# Facebook Force Close -- Fix



## Noiofnine (Aug 21, 2011)

So I found something that fixed my issue with Facebook Crashing.

*Edit as of 10/31/2011

Discovered something even better if you have an Android phone:

There is a market app called GPS tether. 
The lite version is free.

Two widget toggles: transmit as server and receive as client
**you can change IP address in the app. Default is 0.0.0.0
Make sure both server and client matches.

I installed the app on both my phone and touchpad.
Phone widget is server toggle. And TP is client.
It works wonders since it uses you phones GPS reading that's being broadcasted by your phone.

***Side note: Also since Google maps and navigation uses data, you can wifi tether your touchpad to your phone at the same time. This makes for an awesome large HD navigation screen

If not on android do the below with your touchpad only.*

1. Go to Settings>Locations & Security> Uncheck Use GPS.
You can leave Wireless Wifi Location networks checked.
2. Go to Settings>Applications>Manage Applciations> Facebook; Clear Cache, Clear Data.
3.	Download and install a Fake GPS app from Market.
( I tried *Fake GPS* and *Goodev latitude*) Both work great.
4.	Launch the GPS apps and set a location.
5.	Launch Facebook and no CRASHY!!!!

* Fake GPS is the easier to use. Just keep magnifying into the location that you want.

** Goodev Latitude, you can use true network location.
A. In drop down, check Network.	
B. after first launch of Goodev latitude, you have to authenticate with your google account.
C. Sign into google via the app authentication
D. Allow permission and grant access.
E. Start sync or set location.
Once you'r done you shouldn't have any more crashes with Facebook.
Also looks like each time you go back into the Goodev app it defaults to GPS, so make sure you choose Network.
I tried gps, but it keep on saying authentication failed so i am just sticking with what works.

**** If you reboot the TP, you have to relaunch these apps and set your location or Facebook will crash.*

2 days and no crashy.
*FAKE GPS.* I kinda laughed, but it works!
Any free fake gps app on the market I think will work.

What I have been reading is because facebook is trying to call up GPS (and TP has no true GPS chip) it is crashing the app.

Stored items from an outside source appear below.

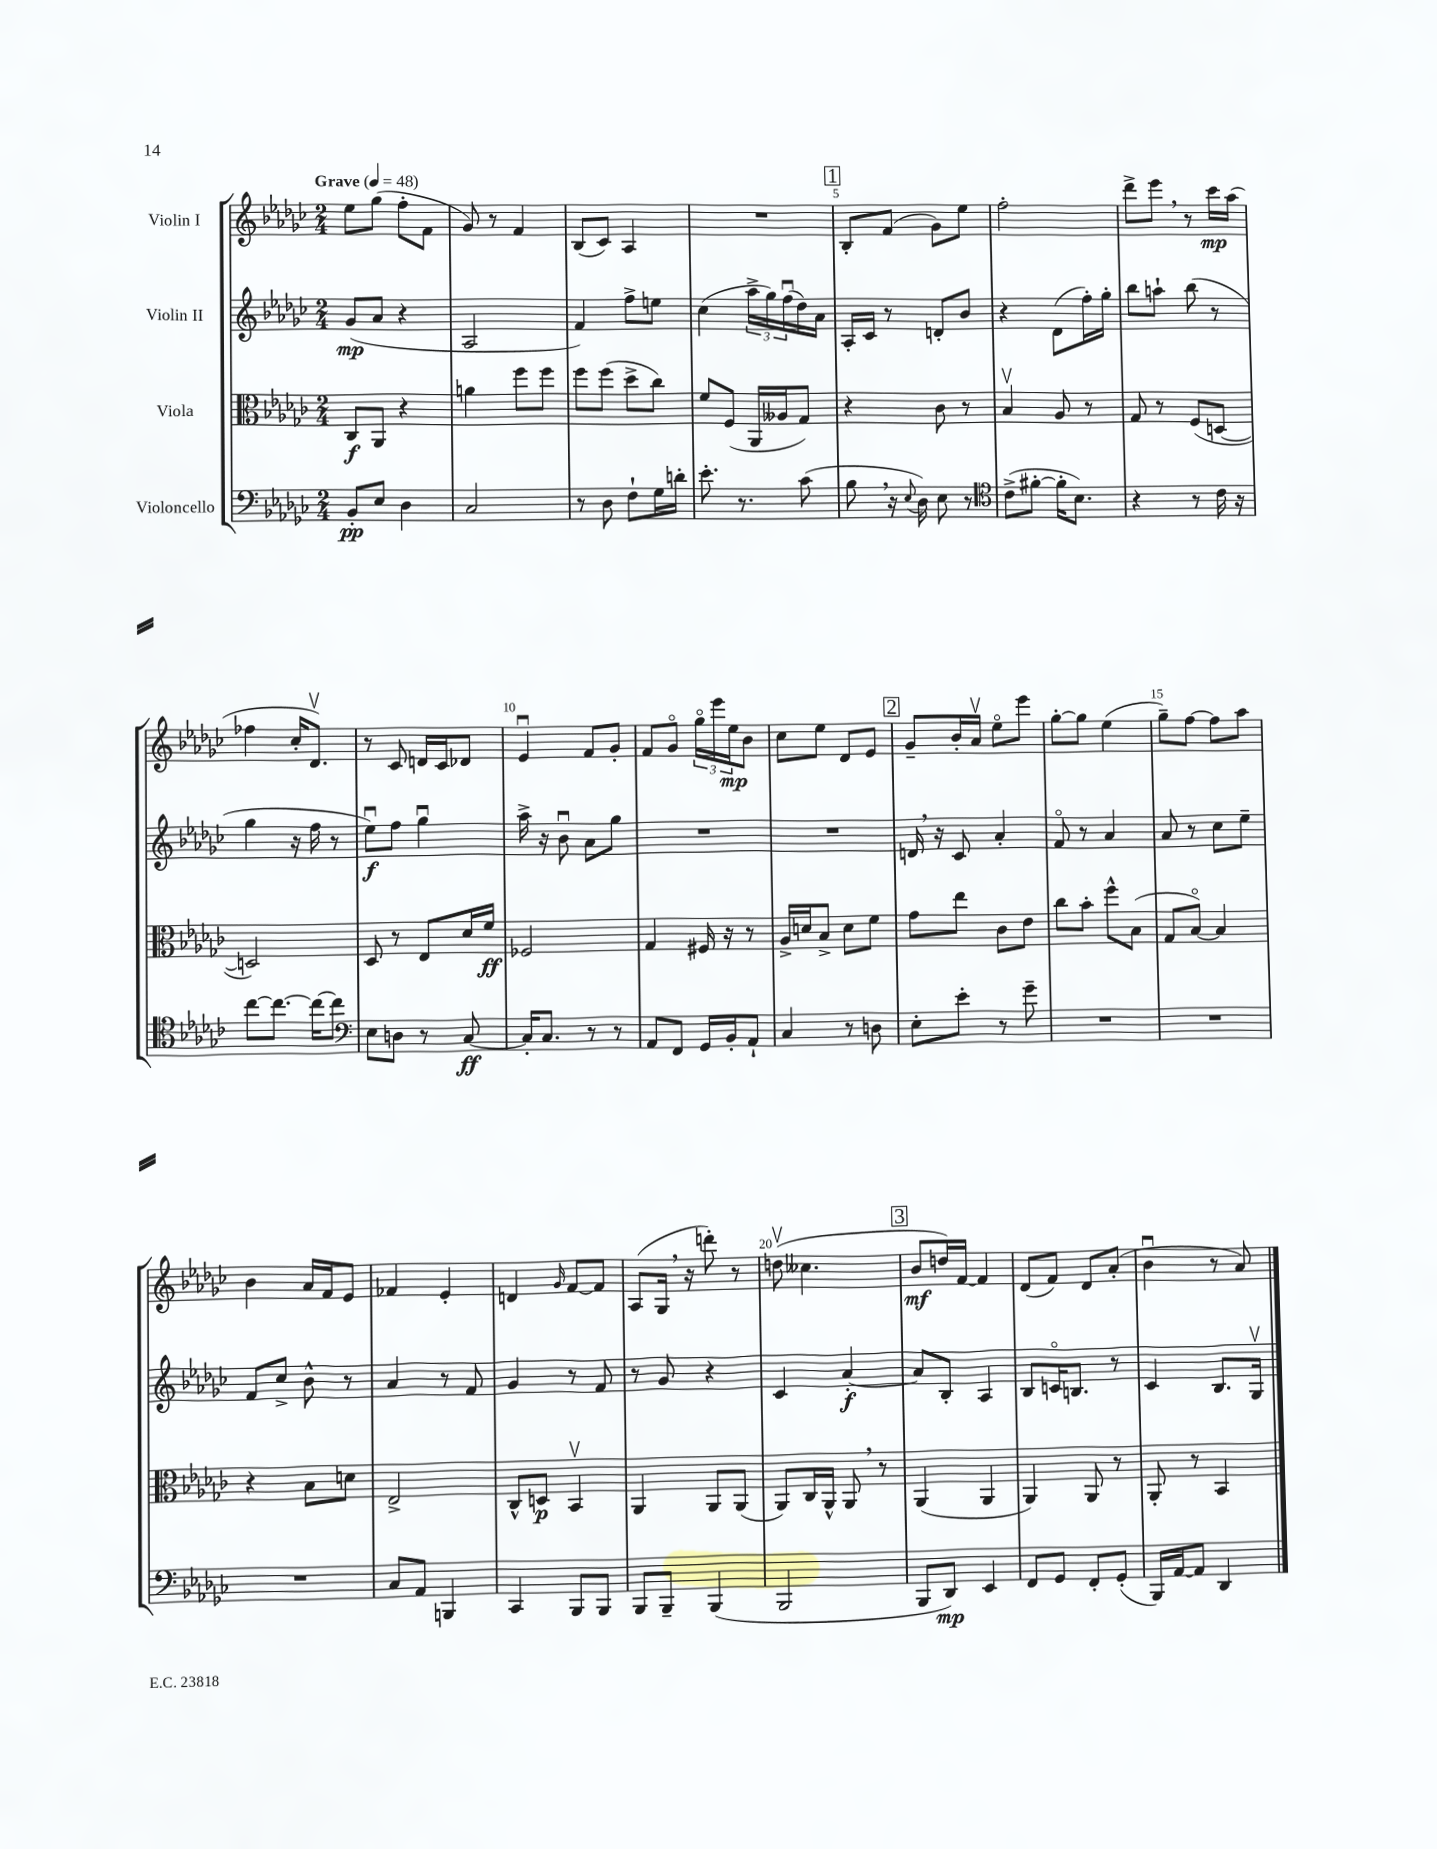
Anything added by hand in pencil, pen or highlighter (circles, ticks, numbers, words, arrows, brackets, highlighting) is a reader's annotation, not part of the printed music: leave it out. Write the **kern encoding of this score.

**kern	**kern	**kern	**kern
*staff4	*staff3	*staff2	*staff1
*clefF4	*clefC3	*clefG2	*clefG2
*k[b-e-a-d-g-c-]	*k[b-e-a-d-g-c-]	*k[b-e-a-d-g-c-]	*k[b-e-a-d-g-c-]
*M2/4	*M2/4	*M2/4	*M2/4
*MM48	*MM48	*MM48	*MM48
8BB-'/L	8C-/L	(8g-/L	8ee-\L
8E-/J	8AA-/J	8a-/J	(8gg-\J
4D-\	4r	4r	8ff'\L
.	.	.	8f\J
=	=	=	=
2C-/	4a\	2A-/	8g-/)
.	.	.	8r
.	8ff\L	.	4f/
.	8ff\J	.	.
=	=	=	=
8r	8ff\L	4f/)	(8B-/L
8D-\	(8ff\J	.	8c-/J)
8F`\L	8dd-^\L	8ff^\L	4A-/
16G-\L	8cc-\J)	8ee\J	.
16d'\JJ	.	.	.
=	=	=	=
8.e-'\	8f/L	(4cc-\	2r
.	(8F/J	.	.
8.r	.	.	.
.	16AA-/LL	24aa-^\LL	.
.	.	24gg-\)	.
.	16A--/J	.	.
.	.	(24ffu\	.
(8c-\	8G-/J)	16dd-\)	.
.	.	16a-\JJ	.
=	=	=	=
8B-\	4r	16A-'/LL	8B-'/L
.	.	16c-/JJ	.
16r	.	8r	(8f/J
8qqE-/	.	.	.
16D-\)	.	.	.
8E-\	8c-\	8d'/L	8g-\L)
8r	8r	8b-/J	8ee-\J
=	=	=	=
*clefC4	*	*	*
(8c-^\L	4B-v/	4r	2ff'\
[8f#'\J	.	.	.
16f#'\]LK	8A-/	(8d-\L	.
8.B-\J)	.	.	.
.	8r	16ff'\L)	.
.	.	16gg-'\JJ	.
=	=	=	=
4r	8G-/	8bb-\L	8ddd-^\L
.	8r	8aa`\J	8eee-\J
8r	(8F/L	(8bb-\	8r
16c-\	[8D/J	8r	16ccc-\LL
16r	.	.	(16aa-\JJ
=	=	=	=
[8cc-\L	2D/])	4gg-\	4ff-\
8.cc-\_J	.	.	.
.	.	16r	16cc-'/LK
16cc-\_LK	.	16ff\	8.d-v/J)
8cc-\]J	.	8r	.
=	=	=	=
*clefF4	*	*	*
8E-\L	8D-/	8ee-u\L)	8r
8D\J	8r	8ff\J	8c-/
8r	8E-/L	4gg-u\	16d/LL
.	.	.	16c-/J
[8C-/	16d-/L	.	8d-/J
.	16f/JJ	.	.
=	=	=	=
16C-'/]LK	2F-/	16aa-^\	4e-u/
8.C-/J	.	16r	.
.	.	8b-u\	.
8r	.	8a-\L	8f/L
8r	.	8gg-\J	8g-'/J
=	=	=	=
8AA-/L	4G-/	2r	8f/L
8FF/J	.	.	8g-o/J
16GG-/LL	16F#/	.	24gg-o\LL
.	.	.	24eee-\
16BB-'/J	16r	.	.
.	.	.	24ee-\J
8AA-`/J	8r	.	8b-\J
=	=	=	=
4C-/	16A-^/LL	2r	8cc-\L
.	16d/J	.	.
.	8B-^/J	.	8ee-\J
8r	8d\L	.	8d-/L
8D\	8f\J	.	8e-/J
=	=	=	=
8E-'\L	8g-\L	16d/	8g-~/L
.	.	16r	.
8e-'\J	8ee-\J	8c-/	16b-'/L
.	.	.	16a-v/JJ
8r	8c-\L	4a-'/	8ee-o\L
8g-~\	8e-\J	.	8eee-\J
=	=	=	=
2r	8cc-\L	8fo/	[8gg-'\L
.	8b-'\J	8r	8gg-\]J
.	8ff^^\L	4a-/	(4ee-\
.	(8B-\J	.	.
=	=	=	=
2r	8G-/L	8a-/	8gg-~\L)
.	[8B-o/J)	8r	[8ff\J
.	4B-/]	8cc-\L	8ff\]L
.	.	8ee-~\J	8aa-\J
=	=	=	=
2r	4r	8f/L	4b-\
.	.	8cc-^/J	.
.	8B-\L	8b-^^\	16a-/LL
.	.	.	16f/J
.	8d\J	8r	8e-/J
=	=	=	=
8C-/L	2E-^/	4a-/	4f-/
8AA-/J	.	.	.
4BBB/	.	8r	4e-'/
.	.	8f/	.
=	=	=	=
4CC-/	8C-^^/L	4g-/	4d/
.	8D/J	.	.
.	.	.	16qqg-/
8BBB-/L	4BB-v/	8r	[8f/L
8BBB-/J	.	8f/	8f/]J
=	=	=	=
8BBB-/L	4AA-/	8r	(8A-/L
8BBB-~/J	.	8g-/	16G-/Jk
.	.	.	16r
(4BBB-/	8AA-/L	4r	8ddd'\)
.	(8AA-/J	.	8r
=	=	=	=
2BBB-/	8AA-/L)	4c-/	(8ddv\
.	16C-/L	.	4.cc--\
.	16AA-^^/JJ	.	.
.	8AA-/	[4a-'/	.
.	8r	.	.
=	=	=	=
8BBB-/L	(4AA-/	8a-/]L	8b-/L
8DD-/J)	.	8B-'/J	16dd/L)
.	.	.	[16f/JJ
4EE-/	4AA-/	4A-/	4f/]
=	=	=	=
8FF/L	4AA-/)	8B-/L	(8d-/L
8GG-/J	.	16co/K	8f/J)
.	.	8.B/J	.
8FF'/L	8AA-/	.	8d-/L
(8GG-'/J	8r	8r	(8a-'/J
=	=	=	=
16BBB-/LL)	8AA-'/	4c-/	4b-u\
[16AA-/J	.	.	.
8AA-/]J	8r	.	.
4DD-/	4BB-/	8.B-/L	8r
.	.	.	8a-/)
.	.	16G-v/Jk	.
==	==	==	==
*-	*-	*-	*-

Try it out and share your experience! What do you have to loose but 1 minute of your time to try it out!


----------



## nvmax (Oct 19, 2011)

tried your way first before fake gps ....

only way it worked for me is fake gps.


----------



## Noiofnine (Aug 21, 2011)

nvmax said:


> tried your way first before fake gps ....
> 
> only way it worked for me is fake gps.


You must have been trying it while I was editing! LOL
Yeah, faking the GPS is the only way not to have it be Crashy.

I did find that goodev has an update in background feature. But its kinda hard to tell how well that feature works when you cant see it translated to a map easily.


----------



## ironman (Oct 17, 2011)

the free friendcaster for facebook from the market is superior in every way. [sub]except messages[/sub]


----------



## djhomeboy (Aug 22, 2011)

Worked for me

Sent from my HP Touchpad using Tapatalk


----------



## Noiofnine (Aug 21, 2011)

Fixes:

There is a market app called GPS tether. 
The lite version is free.

Two widget toggles: transmit as server and receive as client
**you can change IP address in the app. Default is 0.0.0.0
Make sure both server and client matches.

I installed the app on both my phone and touchpad.

Phone widget is server toggle. And TP is client.

It works wonders since it uses you phones GPS reading that's being broadcasted by your phone.

***Side note: Also since Google maps and navigation uses data, you can wifi tether your touchpad to your phone at the same time. This makes for an awesome large HD navigation screen


----------